The crackly, glowing fingers of his mother moved again to his face, cupping his cheek gently and sending indescribable warmth across his flesh and into the nape of his neck. When she sighed, the pool of light in which she bathed rolled like the surface of the ocean. “Such a burden for one so young; yet, it is your burden to bear, yours and yours alone. And bear it you shall.”
Leaning in closer to his face, the shape vaguely resembling her face pressed against his cheek, the distance between its mouth and his ear barely an inch. So softly that only Tommy and Tommy alone could hear, she whispered something meant for only for the two of them. She spoke four words, four simple, measly words that would change everything, four words that would determine the fate of the universe.
After saying what so desperately needed to be said, her hand slipped from his face. The flat shape creating her body began to coil and distort, interweaving with the whiteness behind and evaporating like water turning to steam, “I have faith in you. I know you’ll do what must be done, no matter what it asks of you or how much it might hurt. Find the beauty in the ending, Tommy. Discover the importance of pain, because it exists. And it is…astounding.”

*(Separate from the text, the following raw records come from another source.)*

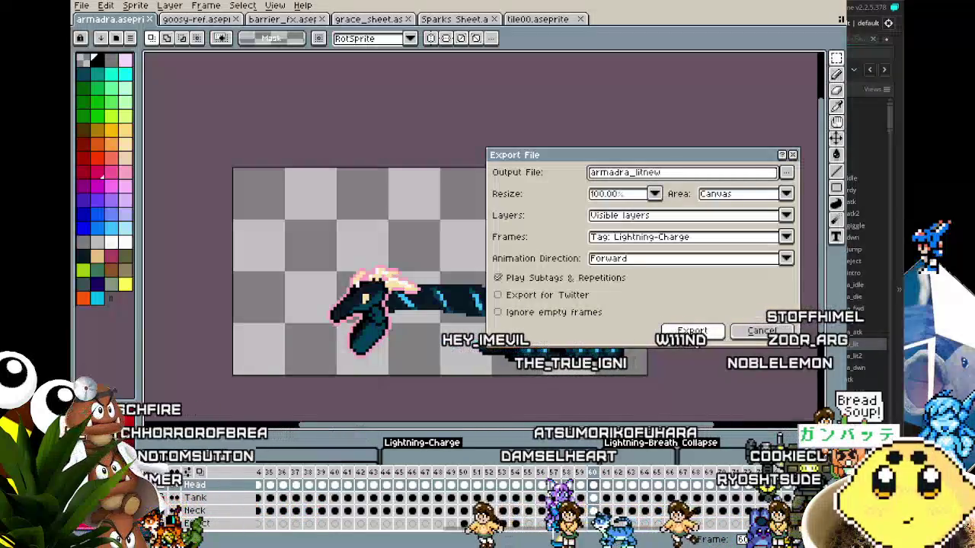
{"action": "left_click", "coordinate": [689, 332]}
{"action": "left_click", "coordinate": [423, 340]}
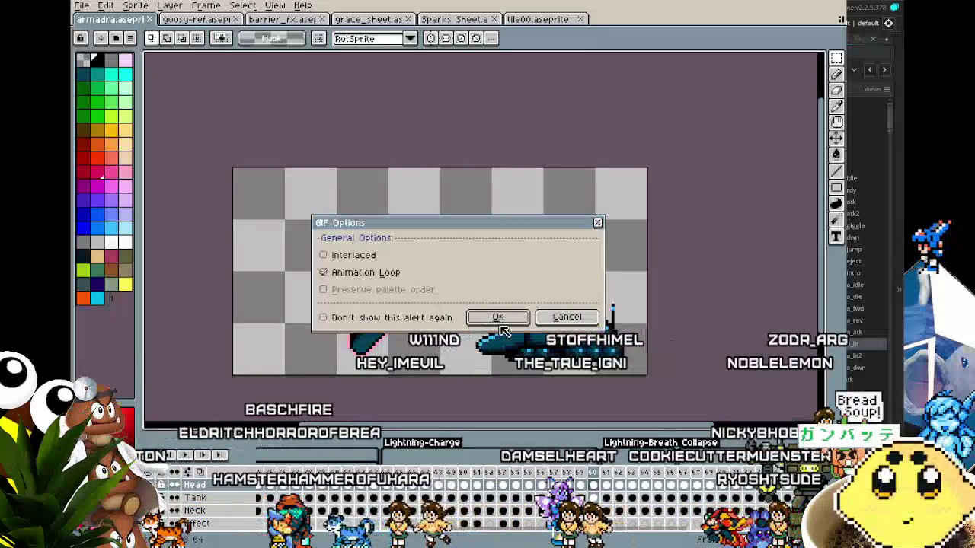
{"action": "left_click", "coordinate": [496, 317]}
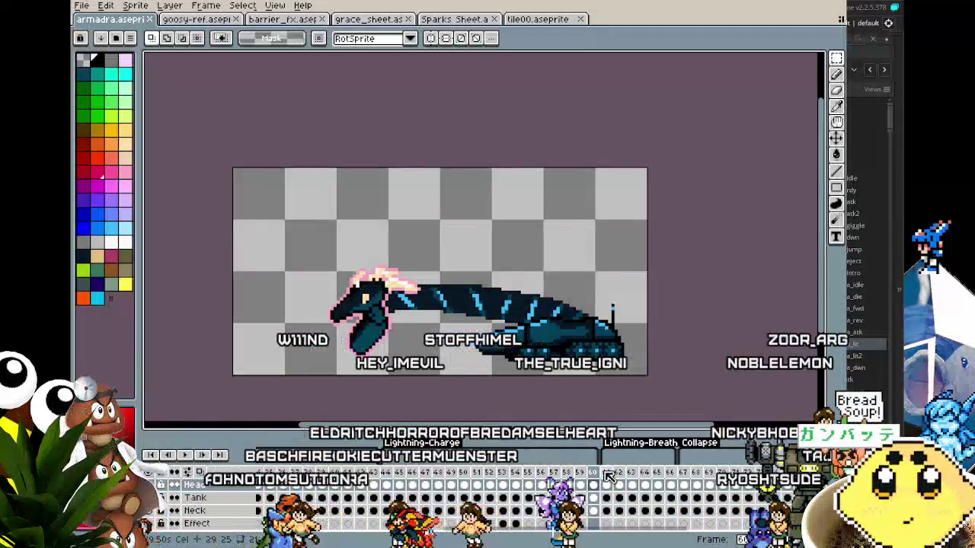
{"action": "key", "text": "Right"}
{"action": "key", "text": "Right"}
{"action": "key", "text": "Right"}
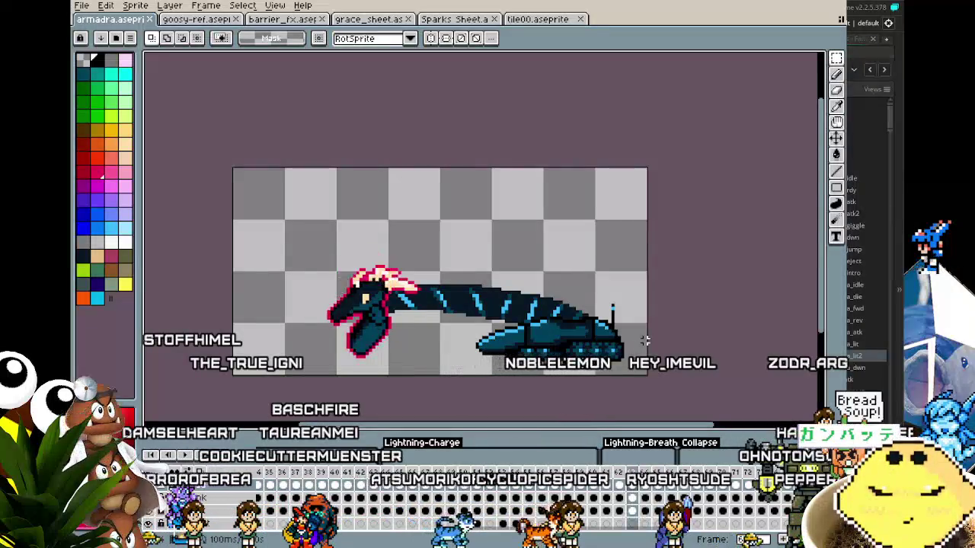
Step: Step ahead through the next frames and return to frame 61
{"action": "key", "text": "Right"}
{"action": "key", "text": "Right"}
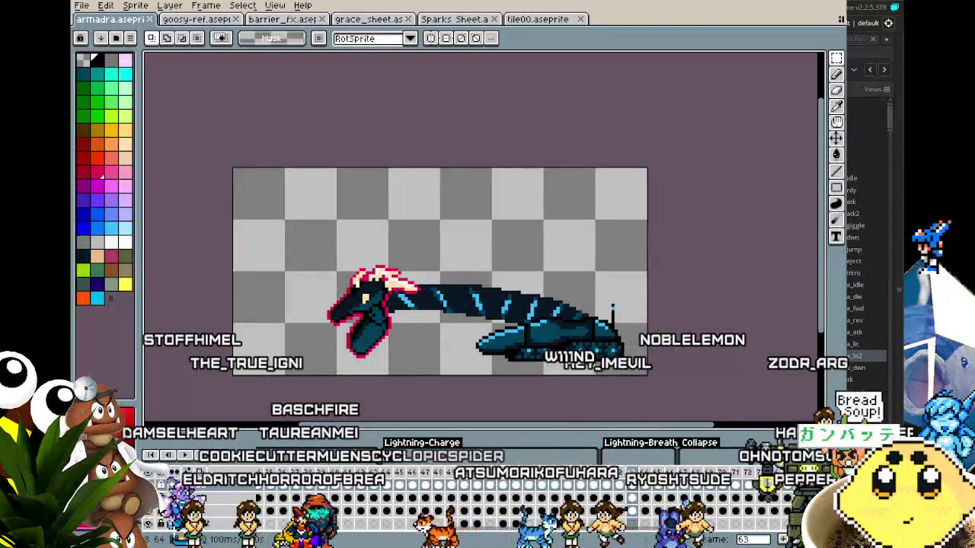
{"action": "key", "text": "Right"}
{"action": "key", "text": "Right"}
{"action": "key", "text": "Right"}
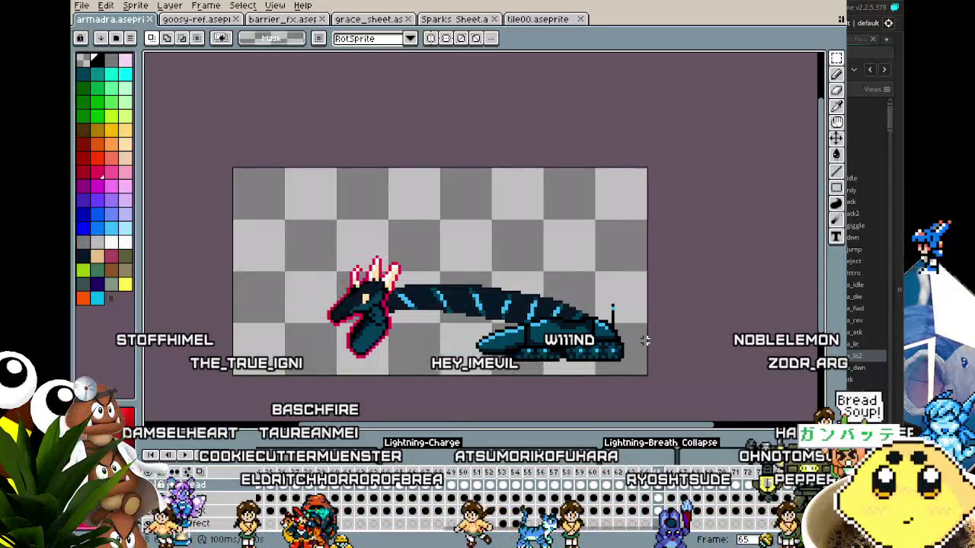
{"action": "left_click", "coordinate": [613, 479]}
Step: Export only the Lightning-Breath tag as the GIF armadra_litnew2.gif
{"action": "left_click", "coordinate": [81, 5]}
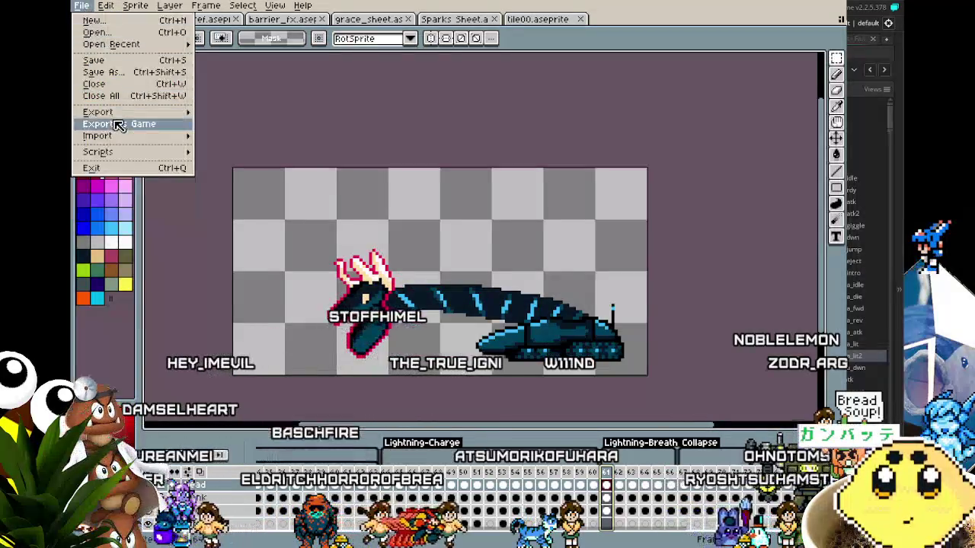
{"action": "mouse_move", "coordinate": [114, 112]}
{"action": "left_click", "coordinate": [221, 112]}
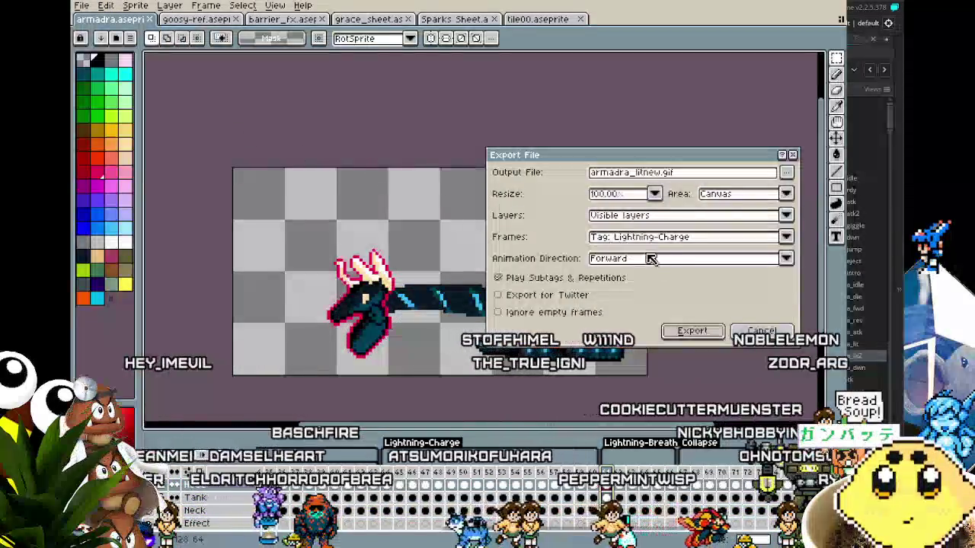
{"action": "left_click", "coordinate": [693, 238]}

Realizing she was moving away from him and understanding almost instantly that it might be for good, Tommy reached for the glowing thing resembling his mother. Lunging frantically in her direction, his fingers passed smoothly through her two-dimensional shape as she continued to fade into the expanse of liquid light.
“No! Where are you going? No, wait!” Arms flailing wildly, he grasped with dirty fingers for anything solid, anything to keep her from leaving. He found nothing of the sort. In this bizarre void of white it would seem only he had shape. There was nothing to hold onto. She wasn’t real. Only he was real. Try as he might, his attempts to keep her from leaving ultimately proved fruitless. As it was the first time she said goodbye, he was helpless.